I have a lot of respect for people who can focus on and write just one story at a time. Tons and tons. There are days I’m envious of your dedication to the single tale.

I’m not one of those people. If I get stuck on something – either I can’t figure out how to fix it, or I’m waiting for feedback – I have to work on something else. Sometimes I can just go to a different chapter in the same novel, but frequently I just pull up a different novel. I try and limit myself to two at a time, though.

The problem comes when I’m really, really stuck on the story I should be working on, so I neglect in favor of the other tale. And then I start to wonder if that means I don’t love the old story enough. And then I slide into “If I just deleted this, and that, and that over there…”

I tend to walk away when I start thinking that deleting things is the only answer. Because…I don’t want to delete everything.

Which is where I’m stuck right now. I have a couple of issues with one of my stories that aren’t like vast, sweeping things. They don’t require me to rewrite large portions of the book. In fact, they really only need some tweaks here and there. But I can’t wrap my brain around them, so I keep avoiding them and going back to the story I know the answers to. The one that doesn’t require world-building and in which the entire plot doesn’t rest on being able to explain two or three individual points clearly.

I mean, technically it does. But it’s a lot easier to explain “Riley wants more than a one night stand, Zane doesn’t.” Than it is to explain “Kali and Aurael share a body, because Aurael is an angel that was created three hundred years ago to destroy gods and she’s not very good at her job and now there’s this ring that Vulcan created and the entire effect is like this whole multiple personality thing and the only reason it even happened is because there’s this spear, and Lucifer needs to get his hands on it but doesn’t have the most clear road map on how to do so, because mapquest was down that day…”
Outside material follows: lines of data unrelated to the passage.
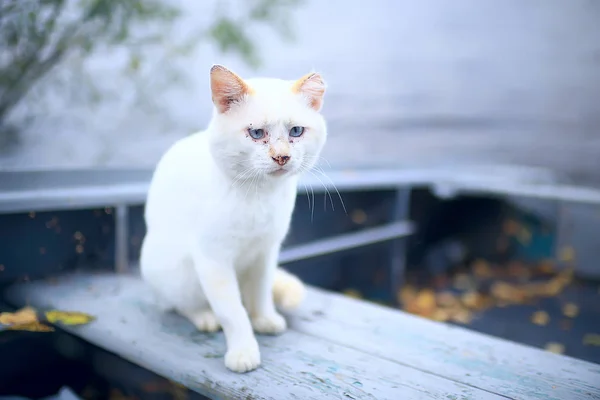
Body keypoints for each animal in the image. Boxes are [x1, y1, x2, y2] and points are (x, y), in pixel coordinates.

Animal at [140, 64, 328, 374]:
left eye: (296, 131)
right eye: (256, 133)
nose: (282, 157)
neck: (258, 195)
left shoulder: (265, 253)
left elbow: (261, 293)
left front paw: (263, 318)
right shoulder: (213, 261)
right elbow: (232, 313)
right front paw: (243, 351)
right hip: (176, 272)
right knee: (177, 303)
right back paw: (204, 316)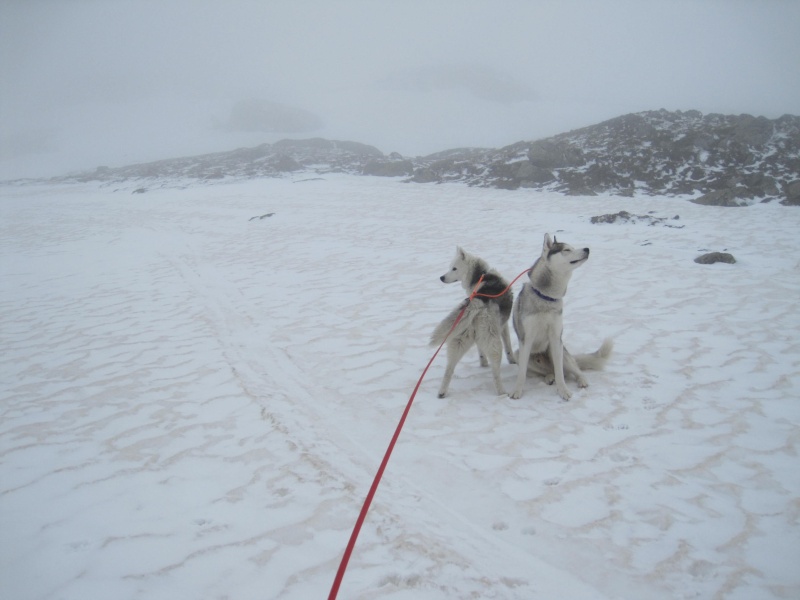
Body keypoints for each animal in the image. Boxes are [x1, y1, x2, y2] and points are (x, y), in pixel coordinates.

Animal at [434, 247, 516, 398]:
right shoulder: (503, 326)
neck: (480, 276)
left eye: (454, 268)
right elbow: (508, 346)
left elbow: (480, 349)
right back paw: (501, 392)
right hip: (493, 341)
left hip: (460, 340)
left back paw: (442, 392)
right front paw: (512, 361)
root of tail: (477, 302)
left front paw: (483, 363)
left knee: (449, 369)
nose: (441, 277)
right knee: (496, 372)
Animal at [510, 232, 616, 400]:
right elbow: (521, 374)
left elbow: (560, 372)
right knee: (546, 371)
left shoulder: (556, 337)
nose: (587, 249)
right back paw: (549, 377)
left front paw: (564, 391)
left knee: (572, 370)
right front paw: (517, 391)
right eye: (566, 250)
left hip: (561, 353)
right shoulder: (526, 339)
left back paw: (581, 380)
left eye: (572, 247)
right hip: (518, 354)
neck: (546, 297)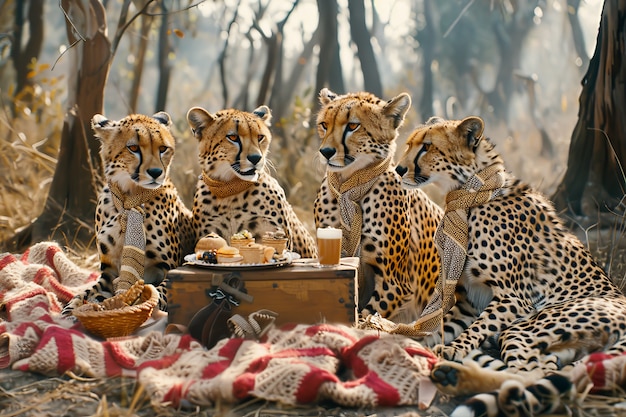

See the difference? (And yeah, that second bit is meant to be confusing. Here at least. It would be really nice if it made more sense in my story, but it doesn’t yet).

So part of me really wants to just delete this character, rather than try and figure out how to explain her. But the reason she’s in the story is because she’s basically foreshadowing for 75% of what happens in the next 300 pages.

What do you do when you try and over and over again to explain something in your writing and still can’t nail the details?